Yep, also called mr. Bean


----------



## mj-hi-yah (Apr 15, 2005)

:boing1: :lol: The Father, The Son and The Holy Goat!  (Four Weddings and a Funeral)


----------



## BrandiJo (Apr 15, 2005)

haha very cute


----------



## Andrew Green (Apr 15, 2005)

Sweet!

 Now I can convert to being a Catholic without everyone thinking I'm nuts!

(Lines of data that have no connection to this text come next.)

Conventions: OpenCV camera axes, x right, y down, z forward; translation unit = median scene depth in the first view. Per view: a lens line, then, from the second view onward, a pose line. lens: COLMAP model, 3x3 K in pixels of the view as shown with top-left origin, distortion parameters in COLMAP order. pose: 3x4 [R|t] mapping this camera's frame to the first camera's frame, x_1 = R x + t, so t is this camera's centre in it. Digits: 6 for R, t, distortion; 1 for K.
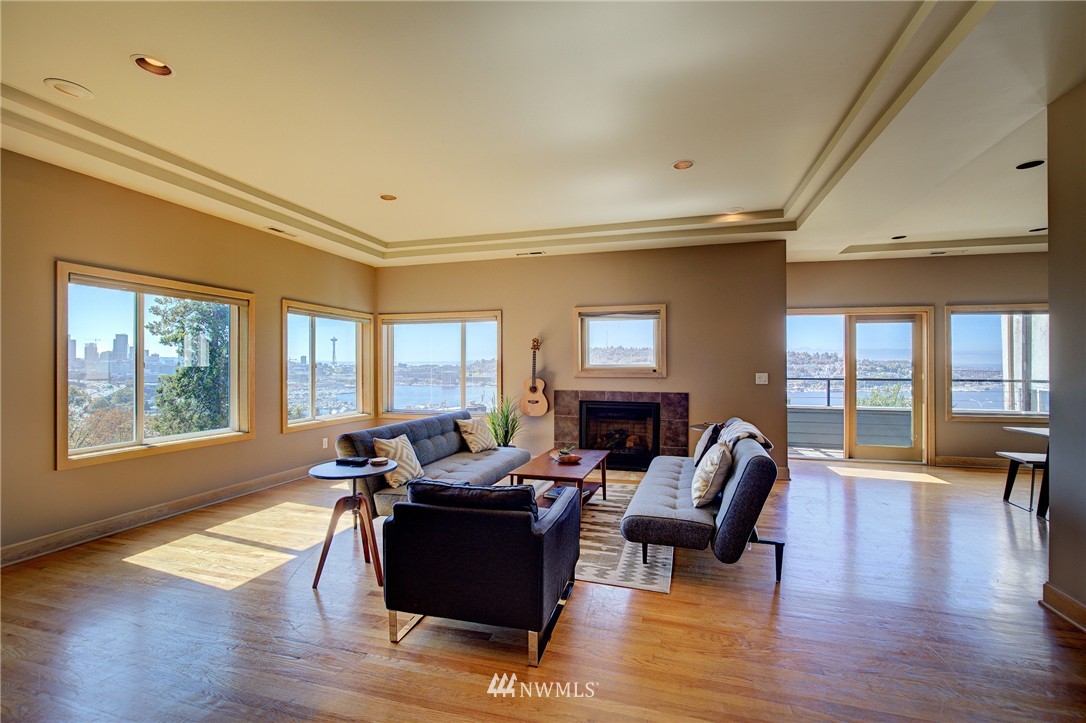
lens RADIAL K [[467.7, 0, 548.9], [0, 467.7, 364.0], [0, 0, 1]] dist [-0.012864, 0.001033]
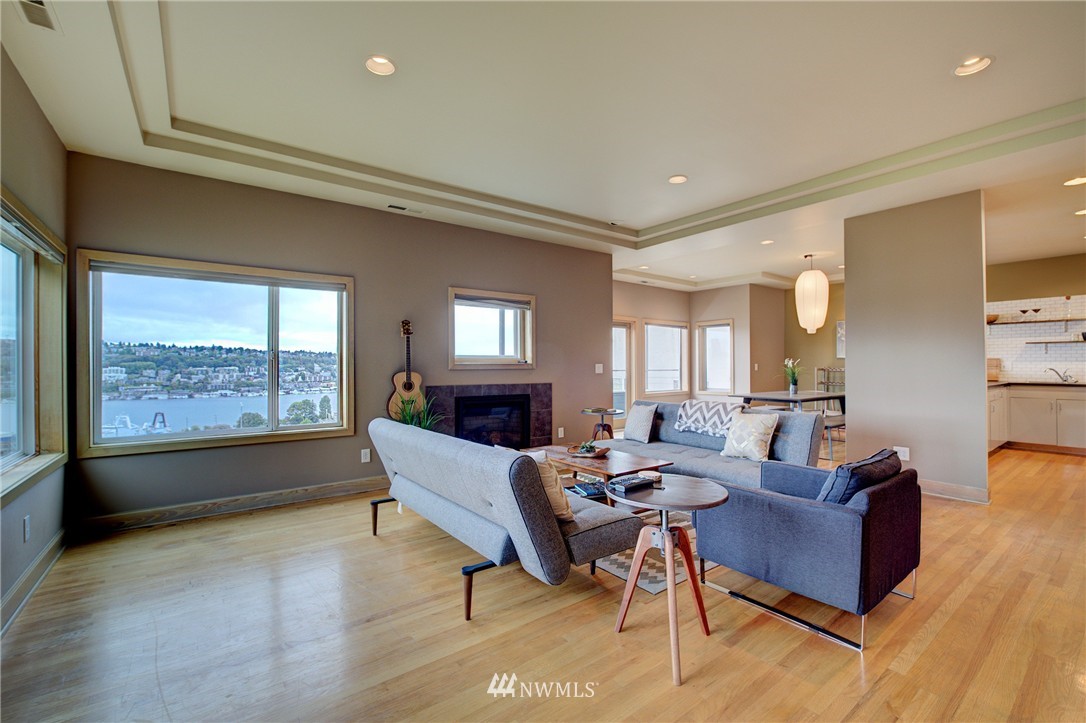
lens RADIAL K [[467.7, 0, 551.0], [0, 467.7, 383.4], [0, 0, 1]] dist [-0.012864, 0.001033]
pose [[0.604074, -0.032611, 0.796261, -0.505282], [0.001370, 0.999203, 0.039883, 0.019449], [-0.796927, -0.023002, 0.603637, 0.347208]]
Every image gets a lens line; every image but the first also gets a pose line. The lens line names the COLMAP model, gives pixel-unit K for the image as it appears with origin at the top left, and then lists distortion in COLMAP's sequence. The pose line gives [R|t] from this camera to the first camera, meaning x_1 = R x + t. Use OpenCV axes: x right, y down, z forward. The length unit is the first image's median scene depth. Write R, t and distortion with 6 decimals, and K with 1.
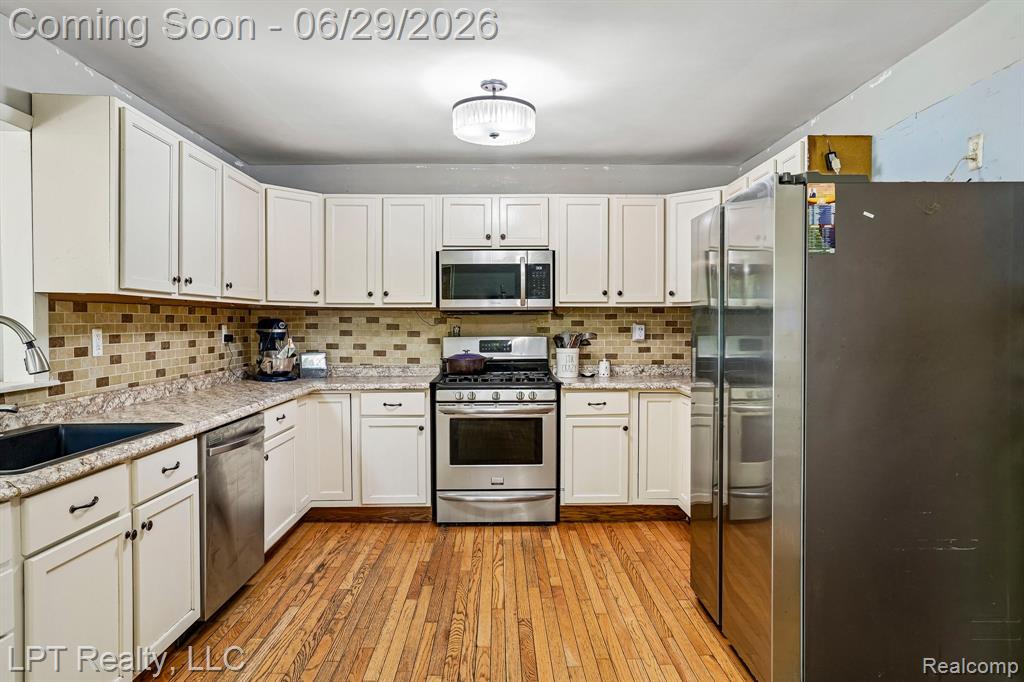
lens RADIAL K [[641.5, 0, 512.9], [0, 641.5, 335.7], [0, 0, 1]] dist [0.003487, 0.000781]
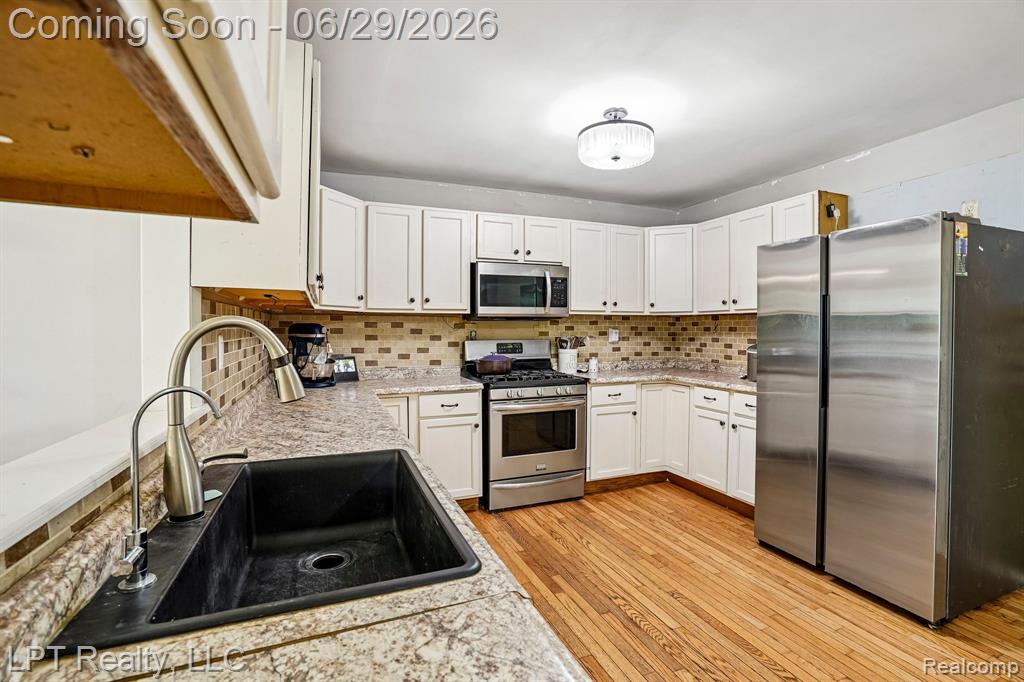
lens RADIAL K [[476.3, 0, 512.9], [0, 476.3, 337.5], [0, 0, 1]] dist [-0.051386, 0.017164]
pose [[0.934008, -0.006444, 0.357194, -0.362605], [0.006124, 0.999979, 0.002028, -0.004775], [-0.357200, 0.000293, 0.934028, 0.228343]]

 (To all Catholics - I sorry, I bad, I tempted and took it  )


----------



## OUMoose (Apr 15, 2005)

Woot!  Johnny English for pope!!


----------



## TonyM. (Apr 15, 2005)

That was actually frightening!
In homage to Don Novello's character Father Guido Sarduchi I've taken the liberty of contacting Magno black glycerin soap company in Spain and suggested they market a Black Pope on a Rope  for the black pope, count peter hans kolvenback, superior general of the jesuits.


----------



## Sam (Apr 16, 2005)

oh, my god.


----------



## theletch1 (Apr 17, 2005)

There was an episode of Blackadder where Atkinson was a clergyman and explained to a dying lord that heaven was for people who liked things like harps and angels but hell was for folks who enjoyed sex, debauchery and so on.


----------



## TimoS (Apr 20, 2005)

:uhohh: 

Well, it didn't take too long for some jokers to come up with a likeness of the new pope


----------



## OUMoose (Apr 20, 2005)

TimoS said:
			
		

> :uhohh:
> 
> Well, it didn't take too long for some jokers to come up with a likeness of the new pope


Ok, now THAT'S just scary...


----------



## Sam (Apr 20, 2005)

at least his teeth are better?

didnt he pick a really rediculious name? Benedict Benediction, I believe...


----------



## rutherford (Apr 21, 2005)

Thanks to the Posters on RPG.Net I have a few.


----------



## kid (Apr 21, 2005)

Uncle Fester from the Adams Family.  Thats another good one.


----------



## TimoS (Apr 22, 2005)

Heh, another Star Wars theme


----------